> [What you should do]: This exercise calls for the data below to be retyped exactly, minus any images.

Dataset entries
* * *

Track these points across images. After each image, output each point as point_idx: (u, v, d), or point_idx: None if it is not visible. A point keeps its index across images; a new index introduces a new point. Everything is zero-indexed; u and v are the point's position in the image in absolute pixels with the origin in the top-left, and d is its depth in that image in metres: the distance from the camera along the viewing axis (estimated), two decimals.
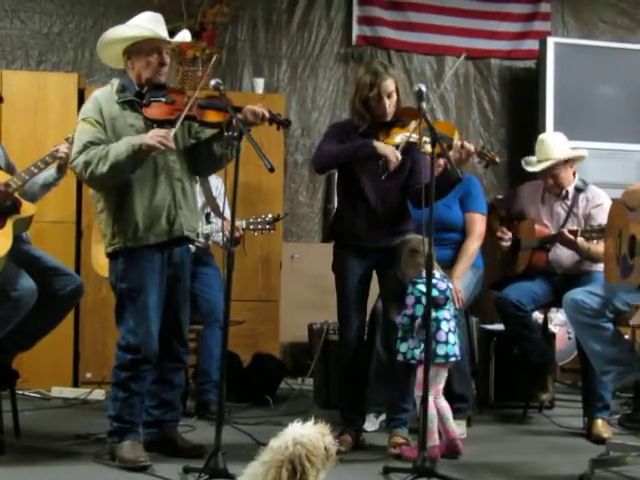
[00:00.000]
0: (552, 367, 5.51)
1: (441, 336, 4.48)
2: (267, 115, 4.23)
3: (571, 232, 5.05)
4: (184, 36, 4.45)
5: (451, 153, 4.37)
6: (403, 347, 4.51)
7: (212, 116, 4.23)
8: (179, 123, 4.18)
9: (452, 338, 4.52)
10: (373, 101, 4.59)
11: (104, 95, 4.30)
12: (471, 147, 4.42)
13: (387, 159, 4.47)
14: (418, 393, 4.41)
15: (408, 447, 4.51)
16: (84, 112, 4.28)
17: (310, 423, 3.12)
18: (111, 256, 4.32)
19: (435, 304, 4.45)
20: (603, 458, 4.23)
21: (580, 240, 5.04)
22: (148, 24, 4.29)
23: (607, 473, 4.18)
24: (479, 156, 4.57)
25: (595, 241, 5.01)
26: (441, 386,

* * *

> [Exercise response]:
Track these points across images. After each image, output each point as point_idx: (u, v, d), or point_idx: None if it is not visible. A point keeps its index across images; a new index introduces a new point. Everything is zero-indexed; u and v are the point's position in the image in absolute pixels with the origin in the top-left, and d is its depth in that image in metres: the distance from the camera along the viewing axis (estimated), two decimals.
[00:00.000]
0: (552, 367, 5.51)
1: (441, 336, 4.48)
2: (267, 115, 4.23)
3: (571, 232, 5.05)
4: (184, 36, 4.45)
5: (451, 153, 4.37)
6: (403, 347, 4.51)
7: (212, 116, 4.23)
8: (179, 123, 4.18)
9: (452, 338, 4.52)
10: (373, 101, 4.59)
11: (104, 95, 4.30)
12: (471, 147, 4.42)
13: (387, 159, 4.47)
14: (418, 393, 4.41)
15: (408, 447, 4.51)
16: (84, 112, 4.28)
17: (310, 423, 3.12)
18: (111, 256, 4.32)
19: (435, 304, 4.45)
20: (603, 458, 4.23)
21: (580, 240, 5.04)
22: (148, 24, 4.29)
23: (607, 473, 4.18)
24: (479, 156, 4.57)
25: (595, 241, 5.01)
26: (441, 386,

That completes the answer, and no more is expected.